_Provided data:_

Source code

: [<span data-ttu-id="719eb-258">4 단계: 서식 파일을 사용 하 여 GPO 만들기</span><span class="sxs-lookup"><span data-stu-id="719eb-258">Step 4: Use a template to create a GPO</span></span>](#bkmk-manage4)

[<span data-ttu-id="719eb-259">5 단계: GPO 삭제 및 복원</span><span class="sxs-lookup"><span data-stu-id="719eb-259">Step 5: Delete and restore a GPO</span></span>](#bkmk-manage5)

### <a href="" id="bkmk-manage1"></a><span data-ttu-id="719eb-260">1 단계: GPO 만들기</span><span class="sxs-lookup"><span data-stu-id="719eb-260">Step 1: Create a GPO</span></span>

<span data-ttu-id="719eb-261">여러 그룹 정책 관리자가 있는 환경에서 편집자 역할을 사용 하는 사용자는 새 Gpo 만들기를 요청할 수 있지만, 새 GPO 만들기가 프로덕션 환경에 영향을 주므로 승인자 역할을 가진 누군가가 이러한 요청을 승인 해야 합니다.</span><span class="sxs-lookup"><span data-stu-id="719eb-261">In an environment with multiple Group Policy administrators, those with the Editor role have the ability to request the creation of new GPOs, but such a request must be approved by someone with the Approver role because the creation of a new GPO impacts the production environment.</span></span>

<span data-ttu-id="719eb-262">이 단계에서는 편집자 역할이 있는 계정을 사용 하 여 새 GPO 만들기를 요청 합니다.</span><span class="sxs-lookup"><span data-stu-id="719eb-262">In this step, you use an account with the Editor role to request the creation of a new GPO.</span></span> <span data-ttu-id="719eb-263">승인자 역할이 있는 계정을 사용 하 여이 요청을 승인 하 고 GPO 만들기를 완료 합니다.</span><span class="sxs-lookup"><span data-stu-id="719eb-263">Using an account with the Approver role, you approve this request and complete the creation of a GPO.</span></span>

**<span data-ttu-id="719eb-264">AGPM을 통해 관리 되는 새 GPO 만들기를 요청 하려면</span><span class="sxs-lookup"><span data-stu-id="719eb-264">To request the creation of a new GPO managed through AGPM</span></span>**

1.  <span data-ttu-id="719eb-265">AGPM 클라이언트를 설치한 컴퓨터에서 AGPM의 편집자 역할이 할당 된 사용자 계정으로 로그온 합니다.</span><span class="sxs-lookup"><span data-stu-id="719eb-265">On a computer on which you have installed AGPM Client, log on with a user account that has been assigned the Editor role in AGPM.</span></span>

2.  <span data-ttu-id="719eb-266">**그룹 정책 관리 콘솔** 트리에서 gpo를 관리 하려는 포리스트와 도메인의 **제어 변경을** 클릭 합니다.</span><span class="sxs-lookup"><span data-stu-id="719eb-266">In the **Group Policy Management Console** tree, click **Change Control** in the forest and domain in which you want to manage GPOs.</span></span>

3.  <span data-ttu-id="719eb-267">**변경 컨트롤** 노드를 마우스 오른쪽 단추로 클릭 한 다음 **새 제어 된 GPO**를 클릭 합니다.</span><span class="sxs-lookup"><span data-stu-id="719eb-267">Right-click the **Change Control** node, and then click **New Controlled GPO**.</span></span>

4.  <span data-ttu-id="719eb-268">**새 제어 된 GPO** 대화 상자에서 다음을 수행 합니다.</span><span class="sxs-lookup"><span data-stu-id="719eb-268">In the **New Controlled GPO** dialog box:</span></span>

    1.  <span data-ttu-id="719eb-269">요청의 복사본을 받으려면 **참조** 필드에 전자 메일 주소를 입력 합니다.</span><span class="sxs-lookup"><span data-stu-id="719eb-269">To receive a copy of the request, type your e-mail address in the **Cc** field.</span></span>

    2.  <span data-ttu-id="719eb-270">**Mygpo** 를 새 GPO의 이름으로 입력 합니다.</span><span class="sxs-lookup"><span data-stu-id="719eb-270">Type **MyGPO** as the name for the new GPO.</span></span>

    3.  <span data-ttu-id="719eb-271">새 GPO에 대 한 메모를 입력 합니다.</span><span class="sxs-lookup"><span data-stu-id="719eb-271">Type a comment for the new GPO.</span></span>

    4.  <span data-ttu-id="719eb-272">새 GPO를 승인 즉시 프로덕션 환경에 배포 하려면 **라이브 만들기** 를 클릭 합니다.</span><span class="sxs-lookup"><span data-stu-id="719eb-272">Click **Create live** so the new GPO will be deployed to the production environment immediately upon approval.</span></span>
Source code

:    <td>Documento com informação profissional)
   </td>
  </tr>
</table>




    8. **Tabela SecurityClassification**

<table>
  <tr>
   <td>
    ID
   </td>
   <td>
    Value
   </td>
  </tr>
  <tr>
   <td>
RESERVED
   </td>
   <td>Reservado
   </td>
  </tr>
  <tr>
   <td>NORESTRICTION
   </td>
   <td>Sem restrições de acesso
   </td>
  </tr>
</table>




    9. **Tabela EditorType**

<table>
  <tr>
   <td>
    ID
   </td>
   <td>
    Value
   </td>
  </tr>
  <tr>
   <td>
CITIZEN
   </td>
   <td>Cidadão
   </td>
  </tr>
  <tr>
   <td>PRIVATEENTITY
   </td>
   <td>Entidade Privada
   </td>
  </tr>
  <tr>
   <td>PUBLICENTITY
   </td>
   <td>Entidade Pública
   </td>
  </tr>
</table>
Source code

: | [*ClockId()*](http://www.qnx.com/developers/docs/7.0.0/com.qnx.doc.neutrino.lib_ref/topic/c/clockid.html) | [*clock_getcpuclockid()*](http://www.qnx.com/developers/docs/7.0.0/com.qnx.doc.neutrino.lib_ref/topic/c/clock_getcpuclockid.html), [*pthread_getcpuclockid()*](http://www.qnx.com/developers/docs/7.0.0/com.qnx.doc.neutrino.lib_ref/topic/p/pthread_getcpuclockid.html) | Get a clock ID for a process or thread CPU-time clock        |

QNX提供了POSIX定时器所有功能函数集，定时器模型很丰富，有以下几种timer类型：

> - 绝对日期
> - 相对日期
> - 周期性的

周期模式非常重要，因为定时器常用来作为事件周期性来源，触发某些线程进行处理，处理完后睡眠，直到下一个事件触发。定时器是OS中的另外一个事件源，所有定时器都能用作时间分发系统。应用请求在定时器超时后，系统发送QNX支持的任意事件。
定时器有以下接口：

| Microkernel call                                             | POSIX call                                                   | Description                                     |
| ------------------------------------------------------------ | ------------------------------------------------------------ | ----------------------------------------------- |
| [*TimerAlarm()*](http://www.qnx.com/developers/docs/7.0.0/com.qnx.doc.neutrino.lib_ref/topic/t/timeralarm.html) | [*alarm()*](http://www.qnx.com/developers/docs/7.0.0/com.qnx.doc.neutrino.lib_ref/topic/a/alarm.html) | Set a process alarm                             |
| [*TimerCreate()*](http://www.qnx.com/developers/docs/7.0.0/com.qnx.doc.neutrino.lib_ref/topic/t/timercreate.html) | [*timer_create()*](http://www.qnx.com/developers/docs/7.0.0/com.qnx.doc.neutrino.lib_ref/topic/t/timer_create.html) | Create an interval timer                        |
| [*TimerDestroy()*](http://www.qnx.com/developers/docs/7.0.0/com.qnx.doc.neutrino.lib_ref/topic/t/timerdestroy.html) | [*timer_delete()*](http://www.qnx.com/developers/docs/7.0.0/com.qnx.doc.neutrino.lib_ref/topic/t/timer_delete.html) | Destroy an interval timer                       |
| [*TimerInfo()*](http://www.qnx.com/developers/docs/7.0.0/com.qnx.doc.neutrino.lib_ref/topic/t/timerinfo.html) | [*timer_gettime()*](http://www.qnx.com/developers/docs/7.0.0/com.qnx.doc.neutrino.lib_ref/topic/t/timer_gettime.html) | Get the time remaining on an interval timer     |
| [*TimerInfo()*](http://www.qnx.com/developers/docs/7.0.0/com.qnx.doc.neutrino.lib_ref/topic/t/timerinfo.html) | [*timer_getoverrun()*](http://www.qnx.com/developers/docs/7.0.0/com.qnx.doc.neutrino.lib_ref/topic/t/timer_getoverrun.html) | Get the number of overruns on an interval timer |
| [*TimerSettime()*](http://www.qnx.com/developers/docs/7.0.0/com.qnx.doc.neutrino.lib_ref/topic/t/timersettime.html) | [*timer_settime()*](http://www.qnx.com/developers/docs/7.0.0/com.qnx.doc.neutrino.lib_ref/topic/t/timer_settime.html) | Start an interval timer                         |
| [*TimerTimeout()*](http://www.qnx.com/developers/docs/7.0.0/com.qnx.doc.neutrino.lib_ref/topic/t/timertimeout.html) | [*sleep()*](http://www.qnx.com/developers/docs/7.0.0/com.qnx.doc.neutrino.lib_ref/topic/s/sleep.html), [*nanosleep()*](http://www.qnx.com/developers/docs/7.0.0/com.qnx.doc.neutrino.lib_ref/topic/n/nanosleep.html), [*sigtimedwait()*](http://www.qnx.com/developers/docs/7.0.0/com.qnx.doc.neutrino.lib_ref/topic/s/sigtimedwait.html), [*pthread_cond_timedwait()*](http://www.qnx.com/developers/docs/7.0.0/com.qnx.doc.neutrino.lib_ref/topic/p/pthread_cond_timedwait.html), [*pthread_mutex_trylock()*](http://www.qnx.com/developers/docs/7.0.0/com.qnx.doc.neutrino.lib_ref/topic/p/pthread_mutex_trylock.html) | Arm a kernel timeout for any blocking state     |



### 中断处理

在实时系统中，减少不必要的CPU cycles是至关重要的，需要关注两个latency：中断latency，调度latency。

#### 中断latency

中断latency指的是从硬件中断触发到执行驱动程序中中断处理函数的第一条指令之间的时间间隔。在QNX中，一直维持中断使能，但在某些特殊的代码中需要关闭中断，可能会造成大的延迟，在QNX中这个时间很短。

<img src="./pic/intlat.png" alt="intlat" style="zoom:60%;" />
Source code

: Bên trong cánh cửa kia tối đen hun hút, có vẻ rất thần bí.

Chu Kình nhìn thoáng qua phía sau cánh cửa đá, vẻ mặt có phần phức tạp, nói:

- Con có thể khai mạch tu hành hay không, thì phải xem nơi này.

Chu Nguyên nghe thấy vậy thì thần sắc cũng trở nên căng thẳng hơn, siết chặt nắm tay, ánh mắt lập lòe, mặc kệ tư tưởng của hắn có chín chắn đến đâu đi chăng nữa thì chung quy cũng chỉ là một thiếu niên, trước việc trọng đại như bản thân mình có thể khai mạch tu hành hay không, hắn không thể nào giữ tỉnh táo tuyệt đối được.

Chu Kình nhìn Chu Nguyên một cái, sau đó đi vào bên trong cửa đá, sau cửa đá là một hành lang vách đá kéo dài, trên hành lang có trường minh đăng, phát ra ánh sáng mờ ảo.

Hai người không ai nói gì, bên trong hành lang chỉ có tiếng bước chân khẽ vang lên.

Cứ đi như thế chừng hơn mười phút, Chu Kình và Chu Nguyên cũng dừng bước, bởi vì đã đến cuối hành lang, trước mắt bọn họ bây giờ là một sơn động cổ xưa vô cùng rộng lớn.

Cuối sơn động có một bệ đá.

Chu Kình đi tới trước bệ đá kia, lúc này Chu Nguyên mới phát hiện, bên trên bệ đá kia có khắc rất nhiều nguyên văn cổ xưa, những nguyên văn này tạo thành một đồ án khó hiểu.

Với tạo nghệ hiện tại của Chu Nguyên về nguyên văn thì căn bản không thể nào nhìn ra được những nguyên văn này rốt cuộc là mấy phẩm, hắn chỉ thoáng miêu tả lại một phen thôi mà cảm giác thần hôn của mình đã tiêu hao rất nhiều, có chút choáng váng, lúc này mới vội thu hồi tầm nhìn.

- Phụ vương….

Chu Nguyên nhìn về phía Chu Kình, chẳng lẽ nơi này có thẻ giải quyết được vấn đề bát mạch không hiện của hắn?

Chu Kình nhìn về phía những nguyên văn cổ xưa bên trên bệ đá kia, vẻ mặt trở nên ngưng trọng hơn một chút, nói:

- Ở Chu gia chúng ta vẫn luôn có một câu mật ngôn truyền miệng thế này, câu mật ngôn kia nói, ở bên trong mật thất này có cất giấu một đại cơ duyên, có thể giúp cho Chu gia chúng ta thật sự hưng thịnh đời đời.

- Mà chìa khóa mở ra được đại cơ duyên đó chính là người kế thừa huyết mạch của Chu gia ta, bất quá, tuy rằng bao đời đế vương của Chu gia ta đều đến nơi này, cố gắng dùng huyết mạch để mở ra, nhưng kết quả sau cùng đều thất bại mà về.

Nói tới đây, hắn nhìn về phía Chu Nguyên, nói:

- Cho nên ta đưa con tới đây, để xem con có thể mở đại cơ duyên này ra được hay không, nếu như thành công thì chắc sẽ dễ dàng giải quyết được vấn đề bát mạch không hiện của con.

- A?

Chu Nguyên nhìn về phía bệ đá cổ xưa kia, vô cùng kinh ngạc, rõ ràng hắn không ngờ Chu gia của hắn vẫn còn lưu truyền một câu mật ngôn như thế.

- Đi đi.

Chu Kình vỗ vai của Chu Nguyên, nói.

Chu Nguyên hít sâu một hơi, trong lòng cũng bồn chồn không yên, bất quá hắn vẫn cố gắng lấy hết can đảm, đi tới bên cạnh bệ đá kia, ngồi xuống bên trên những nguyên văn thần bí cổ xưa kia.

_Work request:_ Only lines holding "người" are wanted; copy all of them from the listing.

_Written answer:_
Hai người không ai nói gì, bên trong hành lang chỉ có tiếng bước chân khẽ vang lên.
- Mà chìa khóa mở ra được đại cơ duyên đó chính là người kế thừa huyết mạch của Chu gia ta, bất quá, tuy rằng bao đời đế vương của Chu gia ta đều đến nơi này, cố gắng dùng huyết mạch để mở ra, nhưng kết quả sau cùng đều thất bại mà về.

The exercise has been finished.